Дмитрий Шубин:
«Сегодня речь – о личном звуковом высказывании»
Дмитрий Шубин:
«Сегодня речь – о личном звуковом высказывании»
В Санкт-Петербургском Арт-центре «Пушкинская-10» прошёл Международный аудиовизуальный фестиваль EPICENTROOM. В программе объединились выставки графической нотации, звуковые перформансы, саунд-арт, современная академическая, электроакустическая и импровизационная музыка, инсталляции. Главный редактор журнала reMusik.org Надежда Травина побеседовала с куратором, музыкантом, дирижёром Дмитрием Шубиным о прошедшем фестивале, где он представил, в том числе, акусматическую композицию с отсылкой к белорусским протестам, об его уникальном коллективе – Санкт-Петербургском импровизационном оркестре – и о том, что мы понимаем под импровизацией в музыке.
— Фестиваль EPICENTROOM. Как расшифровывается его название?
«Центр нигде, центр везде». У нас нет центрального помещения – формально, конечно, это Большой зал музея нонконформистского искусства, – но по смыслу центр у каждого свой, равно как и своя публика. На прошлом фестивале мы задействовали вообще все комнаты пространства, включая лестницы.
— Можете подвести уже какие-то итоги этого фестиваля?
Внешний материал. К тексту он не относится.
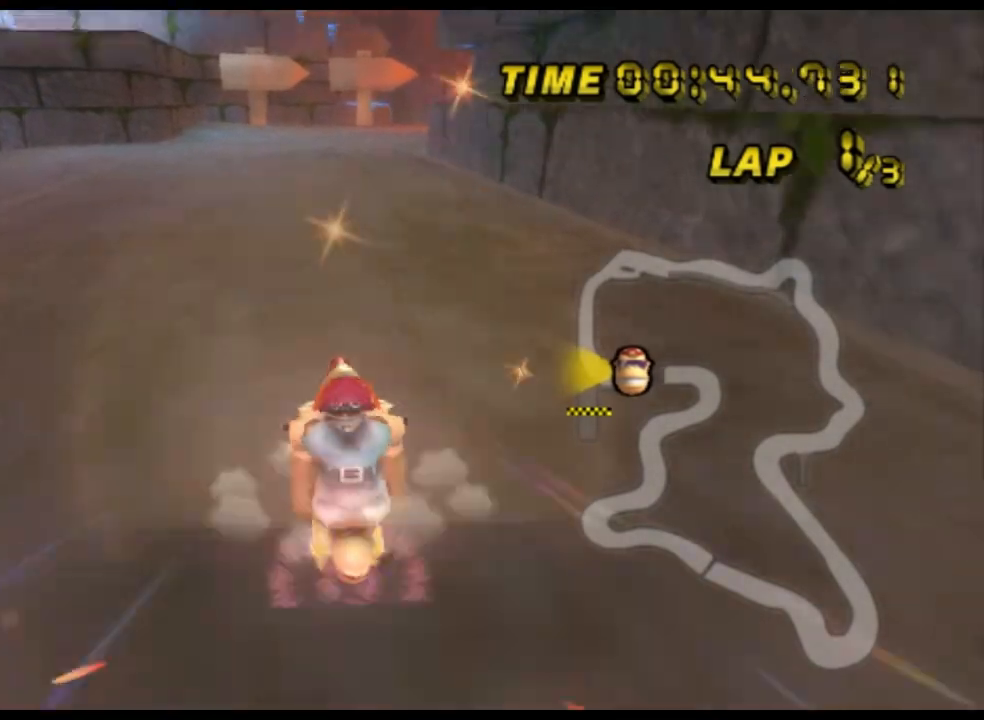
{"buttons": ["A", "R1"], "left_stick": "right", "events": [[33, "DPAD_DOWN", "down"], [67, "DPAD_DOWN", "up"], [300, "R1", "down"], [333, "left_stick", "right"]]}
Пока трудно что-либо подытоживать – не так много прошло времени. Но в целом я доволен. Мы смогли сделать большую выставку графических нотаций наших композиторов и две отдельные – Елены Рыковой и Татьяны Герасимёнок, удалось осуществить показы многоканальной инсталляции, презентовать книгу Элвина Люсье… У нас были мрачные сомнения, получится ли вообще что-то провести. До конца сентября всё находилось в подвешенном состоянии. Я столько курировал разных проектов, но такого никогда не было, чтобы за месяц собрать фестиваль. Мы очень удачно не стали ориентироваться только на онлайн формат – придумали нечто общее, полуофлайн, когда за выступлением музыкантов следила публика не только в зале, но и на экранах в прямом эфире. Мне кажется, такая диспозиция должна остаться и после ковида. Потому что психологически людям будет всё же трудно ходить на концерты.
— Насколько уязвимой для фестиваля оказалась сегодняшняя ситуация с концертными ограничениями?
Ощутимых потерь не было. Из-за ограничений по количеству зрителей нам пришлось ввести символическую цену на билет – 150 рублей: вход на фестиваль, в принципе, всегда был свободным. Но у нас и так небольшой, узкий круг слушателей – огромные толпы пришли, разве что, на первый, «общий» фестиваль, когда всё только начиналось.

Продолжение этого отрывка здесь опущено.